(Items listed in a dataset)
--------

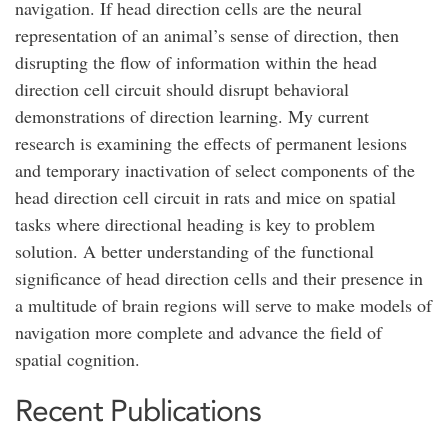
navigation. If head direction cells are the neural
representation of an animal’s sense of direction, then
disrupting the flow of information within the head
direction cell circuit should disrupt behavioral
demonstrations of direction learning. My current
research is examining the effects of permanent lesions
and temporary inactivation of select components of the
head direction cell circuit in rats and mice on spatial
tasks where directional heading is key to problem
solution. A better understanding of the functional
significance of head direction cells and their presence in
a multitude of brain regions will serve to make models of
navigation more complete and advance the field of
spatial cognition.
Recent Publications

--------

● **Task instructions**: Leaving all pictures aside, quote each record exactly.

● **Problem solution**:
navigation. If head direction cells are the neural
representation of an animal’s sense of direction, then
disrupting the flow of information within the head
direction cell circuit should disrupt behavioral
demonstrations of direction learning. My current
research is examining the effects of permanent lesions
and temporary inactivation of select components of the
head direction cell circuit in rats and mice on spatial
tasks where directional heading is key to problem
solution. A better understanding of the functional
significance of head direction cells and their presence in
a multitude of brain regions will serve to make models of
navigation more complete and advance the field of
spatial cognition.
Recent Publications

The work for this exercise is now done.